Your little girl is a very young student and as such she will not need lengthy instruction. 1-2 hours of concentrated work is far better than long periods of time spent at a table in front of books. Which brings up another point. Young children are learning at many opportunities throughout their day. Preparing meals, doing laundry, household chores and other times are all perfect opportunities for instruction.

Try to find a time when your younger children are resting or occupied to begin her formal studies. Using a lesson plan can make this easier for you. You will not have the burden of preparation to detract from the amount of time you are able to spend teaching. A lesson plan makes it possible for you to have a schedule and method for your teaching. Many parents find that a lesson plan keeps them organized and organization (as it is understood by the individual) is the key to effective homeschooling. Again a lesson plan is a personal set of goals set forth by the teacher and determines the path that instruction will follow.

I would suggest that you try to find a homeschooling support group that you can tap into. If it is possible seek out a Catholic homeschooling group. This will serve the twofold goal of support and spirituality. Sharing your faith with a group of moms whose goals are fairly the same as yours will be very uplifting. This group will also have the added benefit of friendships and playtime for your children. You will gain insights and improve your teaching skills as you take part in discussions afforded through the group. Many groups have conferences and opportunities for fellowship that further uplift and encourage moms.

Homeschooling can be an isolating experience. Feeling 'stuck in the house' is a common challenge moms face when very young children are not as able to play outside. I do not know where you live but if it is a place that is cold then you are probably a bit wary of getting young children outside. I used to live in the Aluetian Islands of Alaska. During the horrible cold of the winter months we often spoke about having 'cabin fever'. Yuk. There were days on end that I woke up and went to bed in the same 4 rooms of our tiny base house. For me to cure cabin fever it was necessary for me to find one activity to look forward to each day. This is in large part why I became interested in learning to bake bread. This was a skill that could occupy my time. In addition, I would take the children out of doors each day. Even if it was to look at the snow. J I had to get out of the house. Going to the library, the grocery store, a friend's house, church, or any number of places is healthy. Packing up the children and getting 'out' takes a great deal of effort but doing so empowers us moms to do more than we thought possible thus making us stronger more capable moms.

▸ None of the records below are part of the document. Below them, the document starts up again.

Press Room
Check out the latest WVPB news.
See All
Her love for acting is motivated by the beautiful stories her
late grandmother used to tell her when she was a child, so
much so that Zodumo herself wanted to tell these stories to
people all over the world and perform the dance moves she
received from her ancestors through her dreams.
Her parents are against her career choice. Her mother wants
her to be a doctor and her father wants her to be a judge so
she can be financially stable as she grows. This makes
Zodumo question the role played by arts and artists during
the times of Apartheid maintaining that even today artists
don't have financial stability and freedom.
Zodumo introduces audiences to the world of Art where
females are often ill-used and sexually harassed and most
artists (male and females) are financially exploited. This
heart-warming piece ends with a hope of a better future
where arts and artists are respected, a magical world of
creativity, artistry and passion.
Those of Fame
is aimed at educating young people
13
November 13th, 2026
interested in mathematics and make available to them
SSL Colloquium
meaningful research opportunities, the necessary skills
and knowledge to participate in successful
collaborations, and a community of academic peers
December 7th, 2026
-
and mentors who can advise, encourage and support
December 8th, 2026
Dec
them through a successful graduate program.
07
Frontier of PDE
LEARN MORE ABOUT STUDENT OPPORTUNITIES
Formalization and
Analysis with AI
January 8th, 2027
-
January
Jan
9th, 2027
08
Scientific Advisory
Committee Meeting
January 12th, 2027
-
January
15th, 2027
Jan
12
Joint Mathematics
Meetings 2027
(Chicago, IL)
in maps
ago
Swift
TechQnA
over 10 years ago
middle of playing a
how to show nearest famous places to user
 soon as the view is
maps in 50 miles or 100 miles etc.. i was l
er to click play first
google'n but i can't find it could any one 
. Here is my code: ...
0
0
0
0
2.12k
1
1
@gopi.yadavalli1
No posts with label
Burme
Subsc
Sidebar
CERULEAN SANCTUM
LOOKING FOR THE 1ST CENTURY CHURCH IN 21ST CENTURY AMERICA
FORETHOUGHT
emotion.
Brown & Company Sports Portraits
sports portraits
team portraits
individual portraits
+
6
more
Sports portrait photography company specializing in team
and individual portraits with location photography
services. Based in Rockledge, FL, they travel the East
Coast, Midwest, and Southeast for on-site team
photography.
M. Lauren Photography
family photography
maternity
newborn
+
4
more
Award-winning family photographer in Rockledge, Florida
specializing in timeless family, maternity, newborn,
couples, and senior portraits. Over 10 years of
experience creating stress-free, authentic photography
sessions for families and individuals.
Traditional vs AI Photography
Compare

You are doing a wonderful job. I admire your foresight and desire to plan and prepare for the homeschooling lifestyle. I am going to assume that you are a mom that does not work outside of the home on a regular basis. You are definitely in the minority these days and times. It requires a great deal of sacrifice to deal with young children and the challenges they present coupled with the loss of income that would be possible if you had chosen to work outside the home. This is not to say that moms who are forced by circumstances to seek employment outside the home are any less worthy. Each vocation is a situation that is within the Lord's will therefore the glory is to the person who follows the Lord's will as they pray to understand it. I admire this in any person that I meet. It is a holy and pure witness and one that gives me great strength to witness. Praise God. Thank you for your letter. I can tell you for certain that your letter has helped countless others who have not written but will read your question and connect with you. J

Let us pray the Memorare together at this time. Let us offer up our daily toil with small children for all the moms who would desire to stay home with their children but are forced by circumstances to work outside the home. Our prayers and offerings will not only uplift us but it will uplift these moms as well. When we arrive in Heaven perhaps we will be greeted by moms who will thank us for the mutual prayers. St. Ann, pray for us. Amen.